The State Museum of History in Stuttgart is broken down into two different museums. The Schloss Museum and the Museum am Lowentor. The Schloss Museum contains nothing but information and models of prehistoric animals. The Museum am Lowentor contains models and information on modern animals.
The Schloss Museum
When we first arrived at the Schloss Museum (name of dino museum) Shaelyn was greeted by three life size outdoor dinosaur models. She was in heaven. I have to admit that they were pretty cool myself.

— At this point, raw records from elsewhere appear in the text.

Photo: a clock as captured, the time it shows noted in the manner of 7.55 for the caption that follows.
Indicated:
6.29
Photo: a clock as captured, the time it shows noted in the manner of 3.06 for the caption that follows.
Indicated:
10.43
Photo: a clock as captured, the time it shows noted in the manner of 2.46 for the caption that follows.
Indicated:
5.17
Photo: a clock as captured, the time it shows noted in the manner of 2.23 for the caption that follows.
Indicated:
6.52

Shaelyn enjoyed the inside of the dino museum also. Here are some of the pictures we took.
Wooly Mammoth
Real Wooly Mammoth Tusk
Wooly Mammoth Skeleton. It's much larger than it looks. It was so large that we had to be so far away from it for the whole skeleton to fit in the frame that the perspective was lost. I think you guys get the idea of how large it is though.
Prehistoric moose
Deinotherium ("terrible beast"), also called the Hoe tusker,[1] was a gigantic prehistoric relative of modern-day elephants that appeared in the Middle Miocene and continued until the Early Pleistocene. During that time it changed very little. In life it probably resembled modern elephants, except that its trunk was shorter, and it had downward curving tusks attached to the lower jaw.

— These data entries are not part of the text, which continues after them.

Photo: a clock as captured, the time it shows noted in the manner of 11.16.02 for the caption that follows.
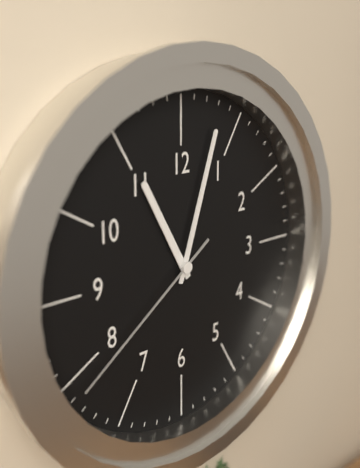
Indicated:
11.03.39
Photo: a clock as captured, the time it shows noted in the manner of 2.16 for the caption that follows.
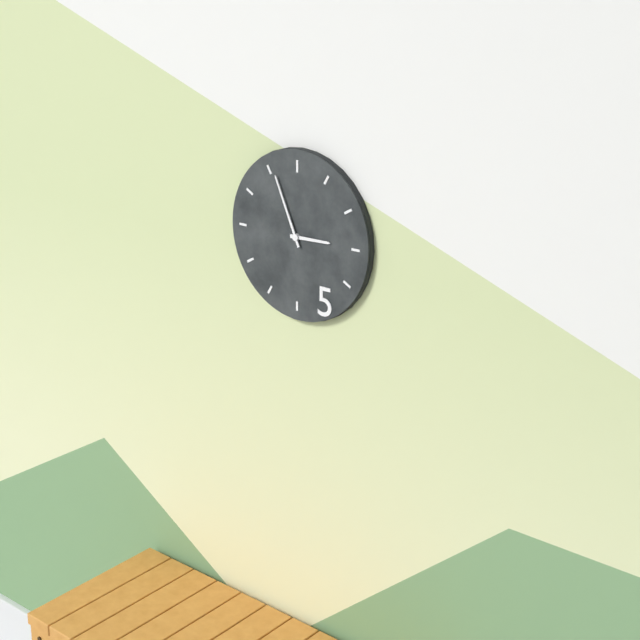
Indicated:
2.56
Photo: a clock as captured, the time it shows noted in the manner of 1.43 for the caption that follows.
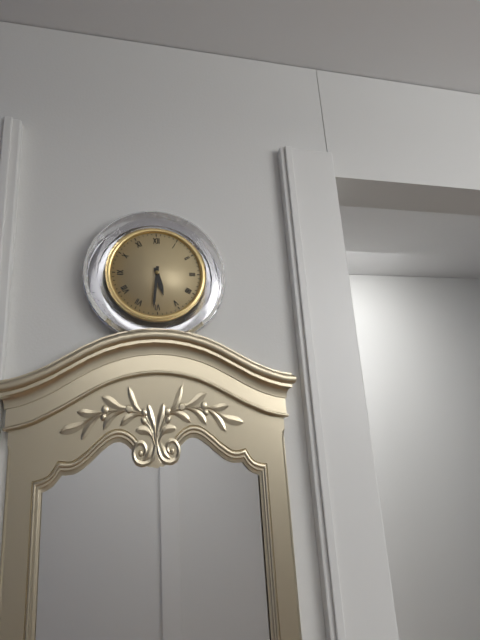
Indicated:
5.31
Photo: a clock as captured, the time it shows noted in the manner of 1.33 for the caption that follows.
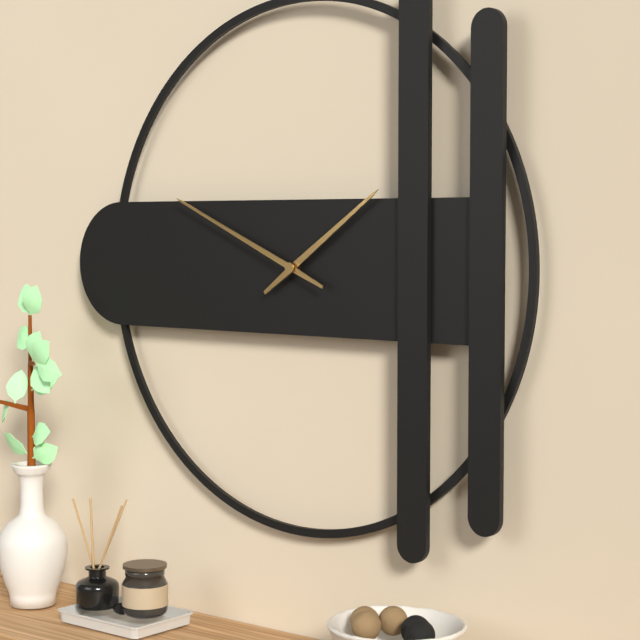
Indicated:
1.49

For the life of me I can't remember what this thing is but is some sort of prehistoric fish. It was the most vicious of sea animals alive at it's time.
Mr. T-Rex please don't eat me!!
Museum am Lowentor
After we had finished visiting the Schloss Museum we ventured across the street to the Lowentor. Well, actually it was on the other side of the train tracks and we had to walk through the train yard. It was a little weird since the brochure stated that you could easily travel from museum to the other. I guess if you consider a 1 mile walk and a venture through the train yard easy then, yes, it was an easy walk from one museum to the other. Enough my frustrating long walk in the rain with a 6 year old.
I some how ended up with very few pictures of the Lowentor Museum. I could have sworn that I took more pictures. They had some really cool life size models of different parts of the jungle and all kinds of stuffed animals. They also had a a life size model of a blue whale which Shaelyn thought was the coolest thing (she couldn't decide if she liked it or the dinosaur models better).